===== Records for the task =====
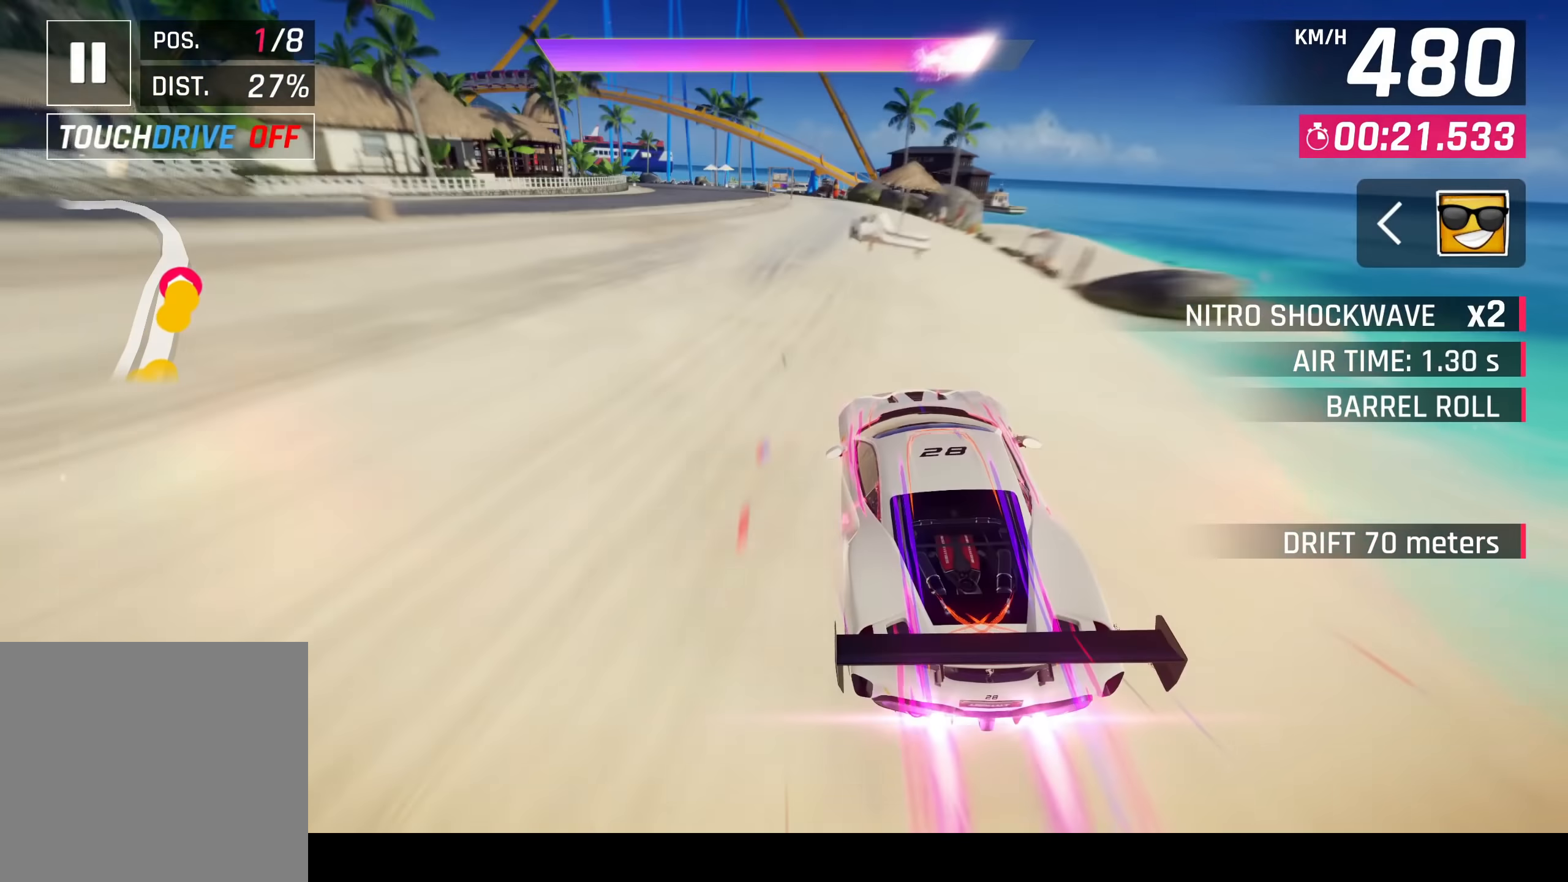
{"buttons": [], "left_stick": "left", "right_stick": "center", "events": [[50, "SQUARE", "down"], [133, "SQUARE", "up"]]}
=====
===== Records for the task =====
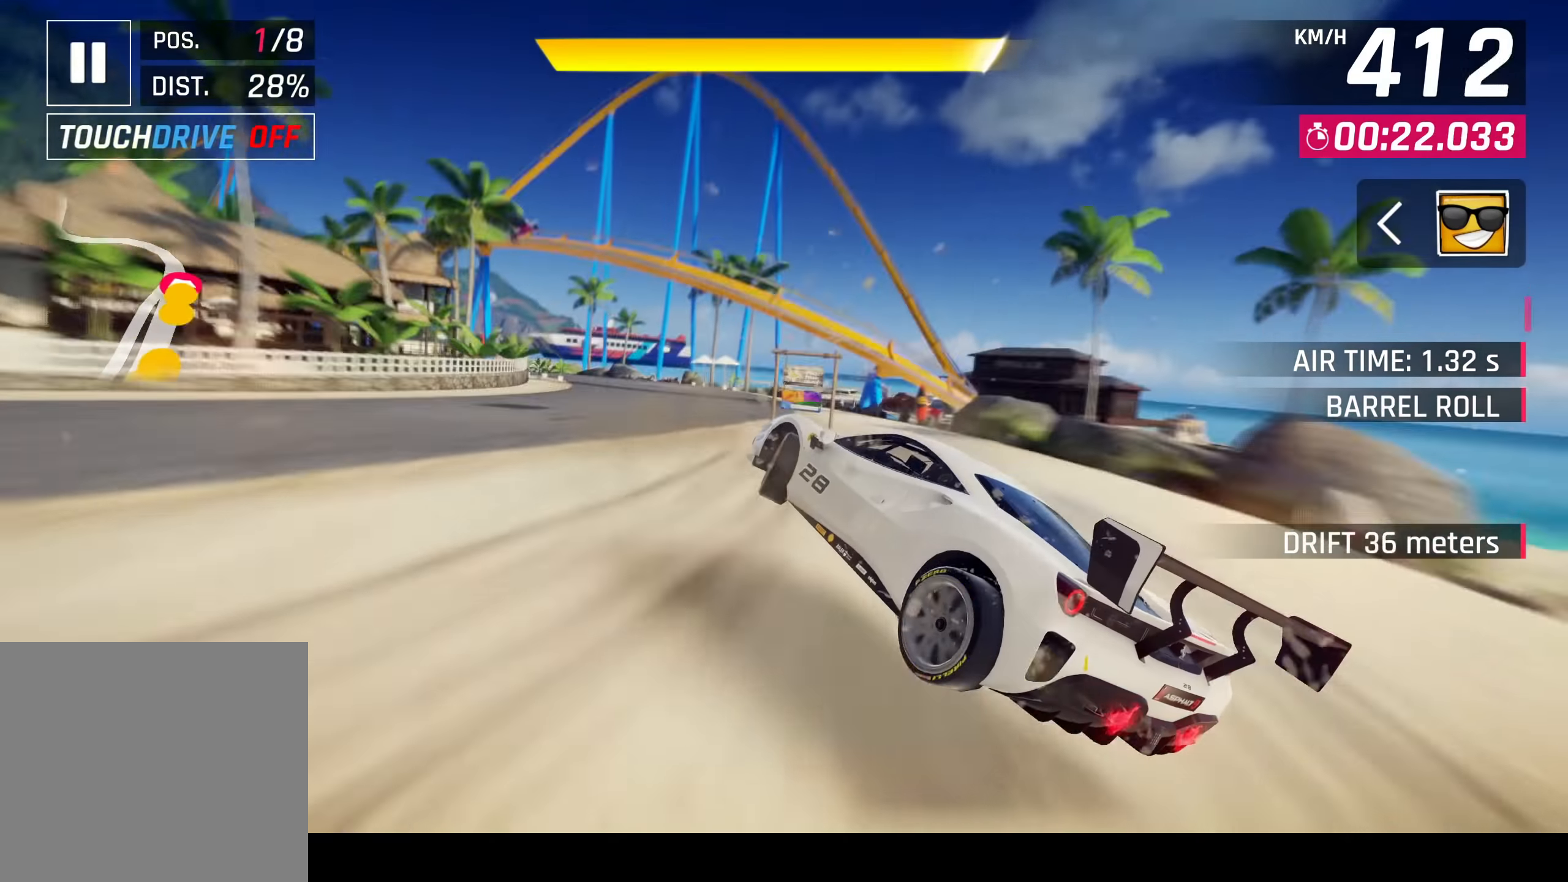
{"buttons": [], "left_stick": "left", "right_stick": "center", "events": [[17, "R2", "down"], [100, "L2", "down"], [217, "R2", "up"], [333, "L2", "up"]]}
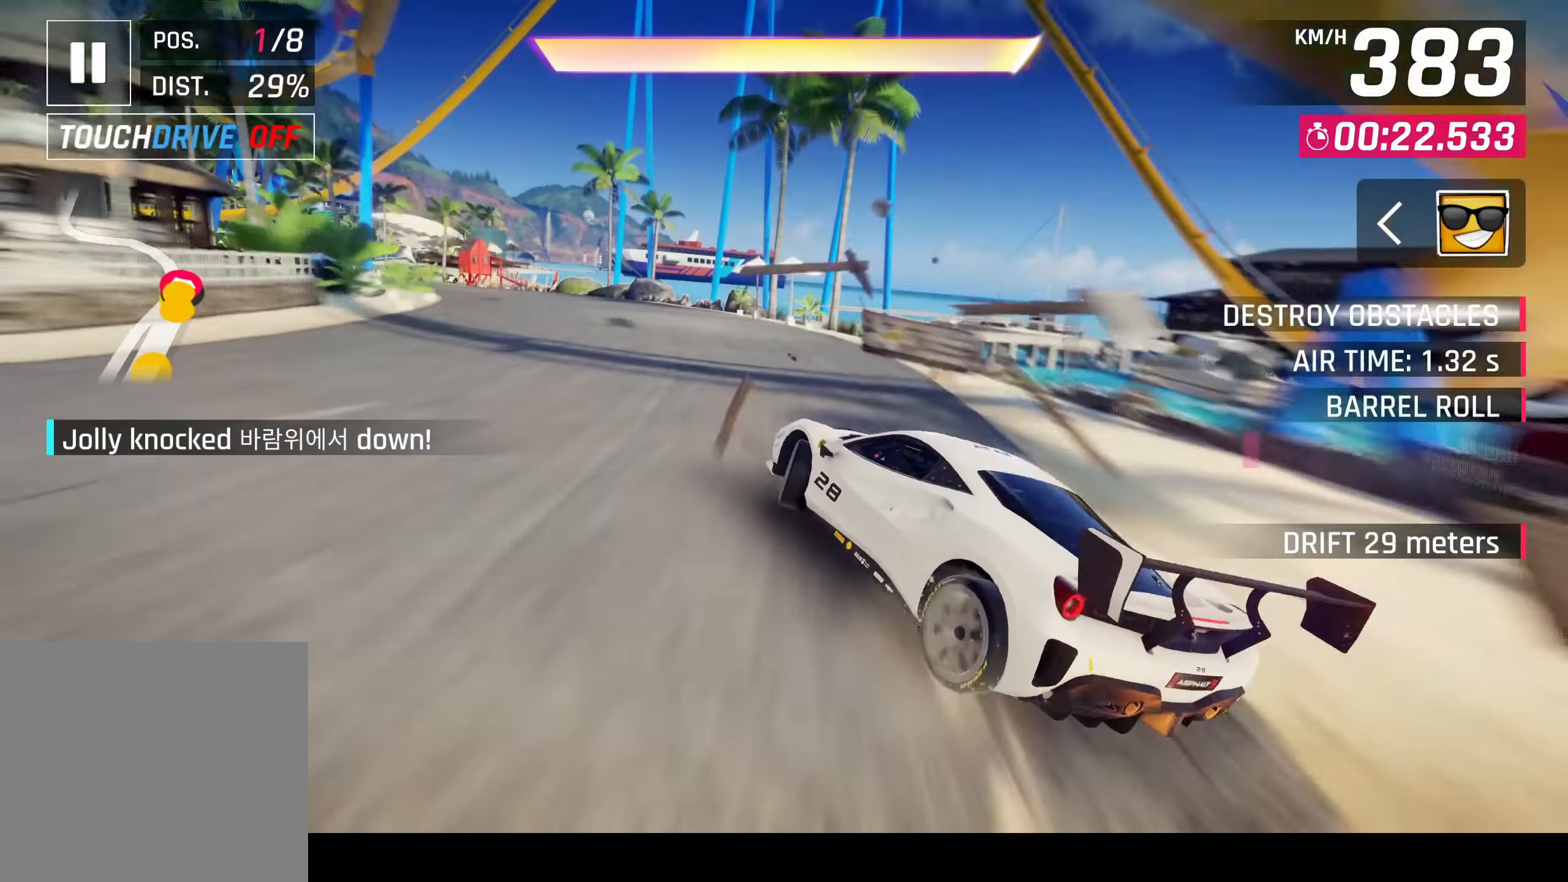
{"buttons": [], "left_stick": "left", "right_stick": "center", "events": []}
=====
===== Records for the task =====
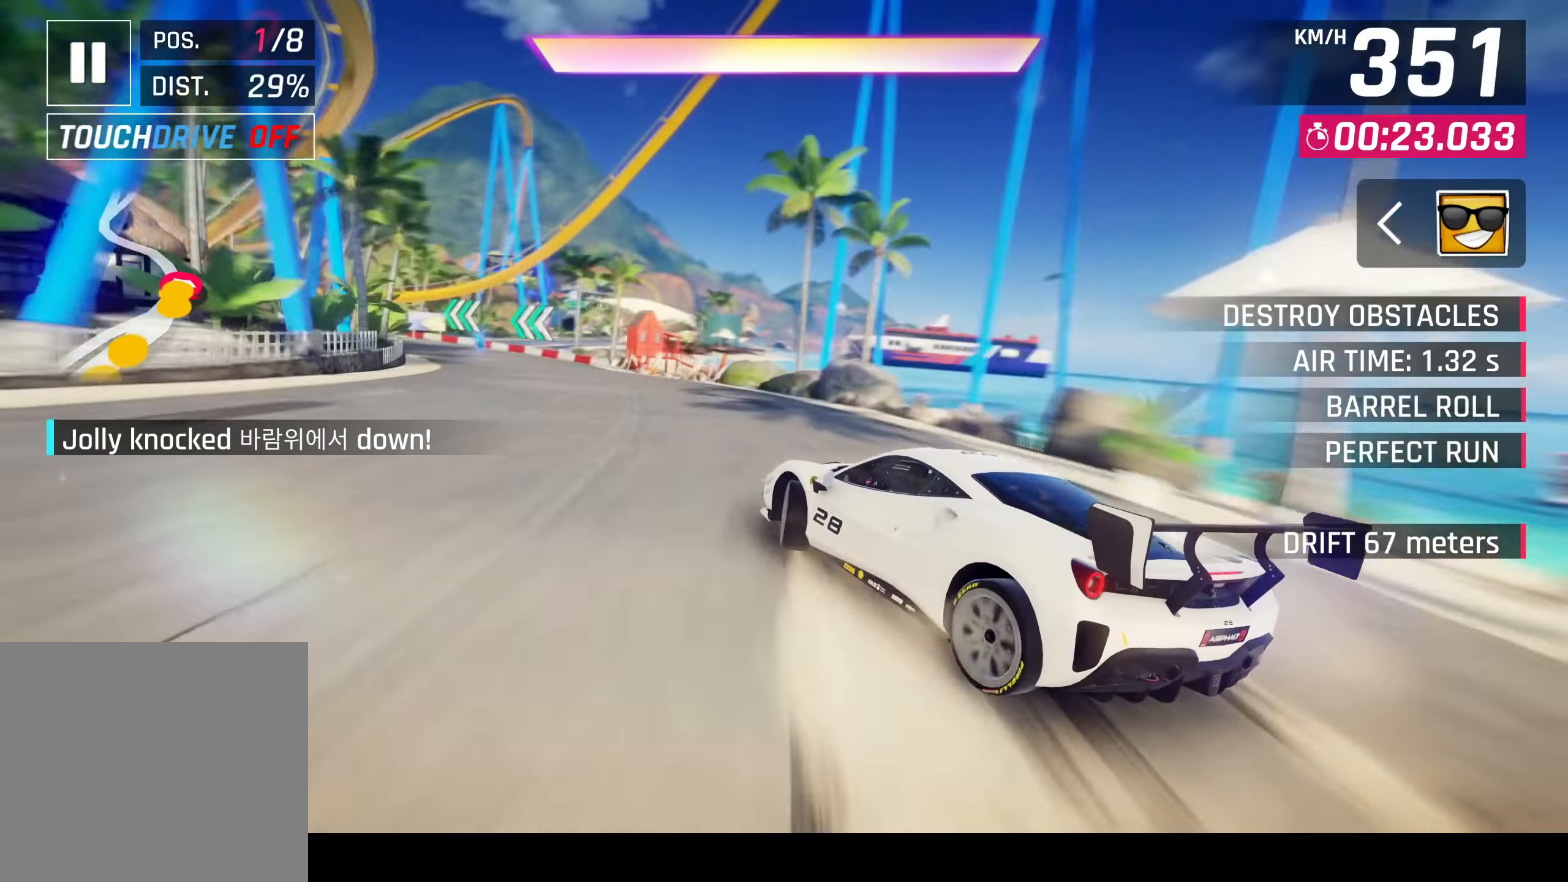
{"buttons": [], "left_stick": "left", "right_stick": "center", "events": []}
=====
■ **Instructions for the task**:
Each line in the material with "down" in it must be reported.

■ **Solution to this exercise**:
{"buttons": [], "left_stick": "left", "right_stick": "center", "events": [[50, "SQUARE", "down"], [133, "SQUARE", "up"]]}
{"buttons": [], "left_stick": "left", "right_stick": "center", "events": [[17, "R2", "down"], [100, "L2", "down"], [217, "R2", "up"], [333, "L2", "up"]]}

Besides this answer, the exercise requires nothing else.